---- EXCERPT PROVIDED
I’ll definitely check the LED resistors. I haven’t spec’d the final LED’s yet, though. I’ll definitely post the PCB after I breadboard the circuit.
You guys have been a great help! Thanks!!! 
One note on the LEDs. In my experience, it is always preferred to sink current from an LED rather than source current into it. Not all parts can drive enough current to provide the LED brightness you desire. It also may cause problems on some parts with regard to maximum current per bank (though I don’t think your ATmega has that problem).
So rather than have the LEDs go to ground, better to have VCC through the diode and resistor into your part. So, setting the output to 0 will turn on the LED, and setting it to Vcc will turn it off.
If you don’t want the inversed polarity, you can use an NPN with the emitter to ground, a series resistor between the base and your ATmega, and the LED and resistor in series between Vcc and the collector. Something rather like here:
Quick question about the resistors…
I’m specing out surface mount resistors. I was going to use all 0805 size, so they would be 1/8W. Also, I was looking at 5% tolerance.
Is this ok for my circuit?
Yupp. I use 0603 1/10 watt with 5% so 1/8th watt will work absolutely fine.
As for the caps. Would you say that +/- 10% would be fine for all of the MAX232 caps and +/-5% for the crystal caps?
Thanks!
In addition to the question above… when selecting a PTC, do I have to over estimate the voltage? For example, I expect 8-12VDC to be the input voltage to my circuit. Should I double the max voltage and get a 24V PTC or would a 12V (or maybe 16V) PTC be fine?
The parts you suggest are fine.
Over-rating the PTC won’t do any harm, though it’s not that big a deal. The PTC only ever sees the circuit voltage (12V in this case) when it’s actually tripped; in normal use the voltage across it is very small indeed.
Hello everyone.
So, I’ve bread-boarded my design, and it works great with one potential problem… I’ve noticed that my 5V regulator gets very hot. So hot that I would get burned if I held my finger on it. This was a TO-220 package. The 3.3V (also TO-220) didn’t feel hot at all. I’ve measured that my circuit draws about 185mA while up and running, and it draws about 250mA as inrush when starting up. I calculated that I’m burning about 2W of power over the 5V regulator with 12V input. I was going to use SOT-223 packages for the final PCB, but now I’m thinking that this isn’t going to work.
I’ve looked in the datasheet for the LD1117 and did some checking on line, but I’m not really sure on how to calculate thermal resistance and things like that. Perhaps someone could explain this to me? The data sheet (http://www.st.com/stonline/stappl/st/co … 000544.pdf) lists that that SOT-223 part has a Rjc=15, but it doesn’t list Rja. I’m a little confused with this, so please correct me if I’m wrong. I figured that at 2W, I’m raising the case temperature of the SOT-223 by 15*2=30 degC above ambient. Say the max ambient temp is 35 degC, then the max temp that the case would be is 30+35=65 degC which is lower than the maximum of 125 degC. This seems to indicate that I’ll be ok, but then where does the junction-to-ambient come into play? For example, for the TO-220 at 2W, I calculate that the temp will rise ((50+5) * 2) = 110 degC above ambient. So if ambient is 35 degC, then I’ve exceeded the maximum operating temperature. I guess one question would be when do you use the Rjc and when do you use Rja.
--------
---- DATASET CONTENT
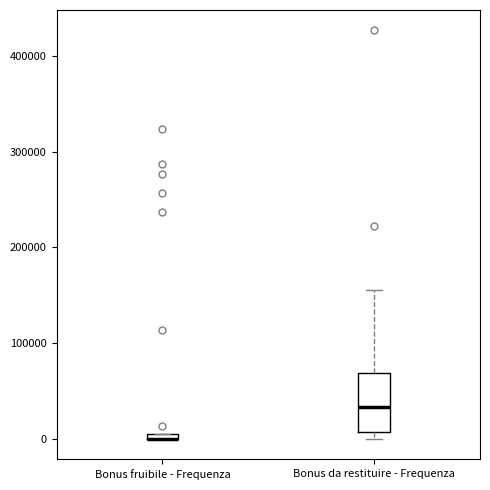

Where is the upper edge of the box for Bonus da restituire - Frequenza on the y-axis? The values are not printed on the chart, so give them approximately, as read against the axis.

70000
--------
§ **WORK ORDER A**:
Answer these from the circuit design thread:
(i) What size surface mount resistors was the poster planning to use, and at what wattage?
(ii) How much current does the circuit draw while up and running?
(iii) What Rjc value does the datasheet list for the SOT-223 part?
§ **WORK ORDER B**:
Give what follows in the circuit design thread, continuing on from its last sentence.
The data above comes from a different source.

§ **YOUR RESPONSE A**:
(i) 0805 size, at 1/8W.
(ii) About 185mA.
(iii) 15.

§ **YOUR RESPONSE B**:
I’d really appreciate any help with this.
Now, while looking all of this thermal information up, I came across some information saying that I should be using switching regulators instead of linear regulators. I guess that would eliminate the heat problem, correct? Should I use switching regulators? Which ones are the equivalent to the LD1117’s? Will they still allow me to have the same input spec of 8-12VDC?
Now for a related question…
I originally sized my PTC at 500mA, but if the current actually goes to 500mA @ 12V input, then my regulator would surely burn up. If I keep the linear regulators, should I change my PTC to a lower value? Given that the operating current of the circuit is 185mA and the inrush is 250mA, what should the PTC be sized to? What if I change to switching regulators?
Sorry for the long post. I’m at least happy that my first PCB project worked correctly on the breadboard!
Thanks for the help!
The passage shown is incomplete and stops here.